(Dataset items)

════════════════

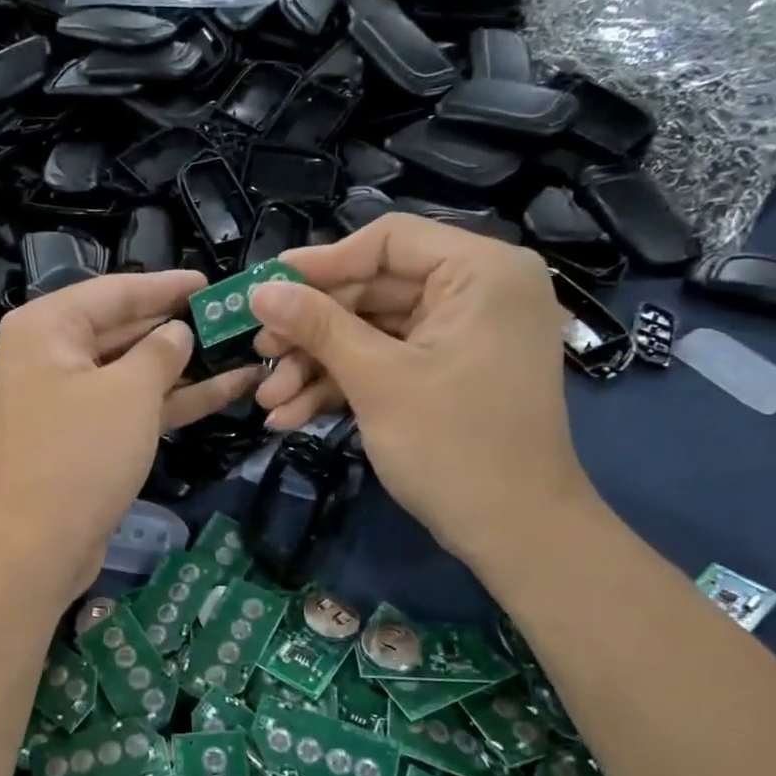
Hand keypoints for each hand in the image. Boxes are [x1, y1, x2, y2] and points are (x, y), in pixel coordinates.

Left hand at [0, 271, 258, 593]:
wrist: (38, 546)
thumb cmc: (81, 453)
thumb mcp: (130, 391)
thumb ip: (161, 351)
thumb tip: (179, 333)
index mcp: (47, 327)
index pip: (116, 292)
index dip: (168, 286)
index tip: (212, 282)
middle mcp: (52, 355)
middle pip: (125, 329)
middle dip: (180, 327)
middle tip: (234, 317)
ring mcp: (69, 398)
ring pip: (135, 371)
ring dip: (187, 366)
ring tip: (245, 350)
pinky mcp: (86, 436)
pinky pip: (133, 405)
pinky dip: (174, 400)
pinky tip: (228, 390)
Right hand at [247, 213, 595, 562]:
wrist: (515, 533)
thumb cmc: (453, 446)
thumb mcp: (376, 380)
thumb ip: (318, 326)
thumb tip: (260, 290)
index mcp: (481, 272)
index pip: (388, 241)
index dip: (322, 263)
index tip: (266, 287)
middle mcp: (477, 292)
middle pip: (373, 289)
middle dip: (312, 329)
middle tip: (261, 351)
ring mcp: (462, 336)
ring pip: (372, 332)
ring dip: (318, 365)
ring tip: (269, 400)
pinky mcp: (448, 373)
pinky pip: (388, 362)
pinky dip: (344, 385)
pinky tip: (293, 415)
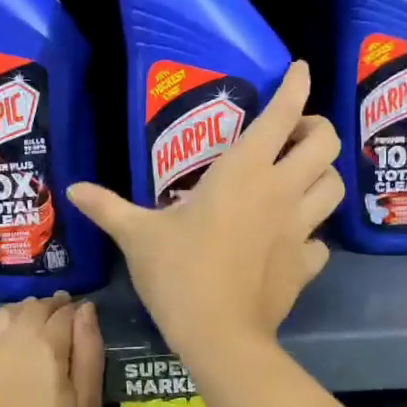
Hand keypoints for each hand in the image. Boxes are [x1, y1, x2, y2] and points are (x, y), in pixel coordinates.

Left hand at [0, 294, 103, 406]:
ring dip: (16, 317)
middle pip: (30, 308)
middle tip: (54, 328)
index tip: (77, 318)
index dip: (73, 312)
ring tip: (24, 335)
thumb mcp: (88, 405)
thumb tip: (84, 309)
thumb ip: (89, 350)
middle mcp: (4, 339)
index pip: (62, 312)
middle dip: (47, 312)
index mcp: (44, 348)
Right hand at [67, 61, 339, 362]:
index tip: (300, 70)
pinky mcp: (307, 264)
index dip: (297, 85)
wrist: (219, 336)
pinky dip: (313, 235)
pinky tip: (292, 241)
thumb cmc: (178, 274)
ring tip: (300, 180)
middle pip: (326, 143)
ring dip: (323, 176)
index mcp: (243, 172)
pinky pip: (322, 240)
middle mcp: (281, 191)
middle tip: (294, 137)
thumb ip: (108, 207)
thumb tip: (72, 188)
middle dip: (318, 129)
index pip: (283, 114)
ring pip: (335, 187)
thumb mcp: (137, 236)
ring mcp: (301, 228)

════════════════

- Exercise instructions
Only lines belong in the copy: transcribe those from the start of the data through the line that contains "pinky mcp: (307, 264)", and skip the pictures.

- Exercise output
Hand keypoints for each hand in the image. Boxes are [x1, y1, x2, y2] and points are (x, y), in pixel coordinates.

Left hand at [0, 271, 258, 593]:
wrist: (38, 546)
thumb cmc: (81, 453)
thumb mcp: (130, 391)
thumb ip: (161, 351)
thumb tip: (179, 333)
index mcp: (47, 327)
index pip: (116, 292)
index dip: (168, 286)
index tip: (212, 282)
middle mcp: (52, 355)
middle pip: (125, 329)
middle dip: (180, 327)
middle tip: (234, 317)
ring mcp: (69, 398)
ring pip: (135, 371)
ring dip: (187, 366)
ring tip: (245, 350)
pinky mcp: (86, 436)
pinky pip: (133, 405)
pinky dip: (174, 400)
pinky tip: (228, 390)
Right hand at [247, 213, 595, 562]:
wrist: (515, 533)
thumb cmc: (453, 446)
thumb mcp: (376, 380)
thumb ip: (318, 326)
thumb tip: (260, 290)
index mcp: (481, 272)
index pip: (388, 241)
index dip: (322, 263)
index tip: (266, 287)
middle mcp: (477, 292)
middle pip: (373, 289)
middle dip: (312, 329)
middle tip: (261, 351)
ring mcp: (462, 336)
ring pip: (372, 332)
ring dip: (318, 365)
ring tip: (269, 400)
pinky mcp: (448, 373)
pinky pip: (388, 362)
pinky dip: (344, 385)
pinky tip: (293, 415)
Hand keypoints for each hand in the image. Boxes are [x1, y1, x2, y2] and points are (x, y), in pixel coordinates.

Left hand at [0, 294, 103, 406]:
ring dip: (16, 317)
middle pip: (30, 308)
middle tip: (54, 328)
index tip: (77, 318)
index dip: (73, 312)
ring tip: (24, 335)
thumb mcp: (88, 405)
thumb tip: (84, 309)
thumb ip: (89, 350)
middle mcp: (4, 339)
index pip: (62, 312)
middle dip: (47, 312)
index mcp: (44, 348)
Right hand at [67, 61, 339, 362]:
index tip: (300, 70)
pinky mcp: (307, 264)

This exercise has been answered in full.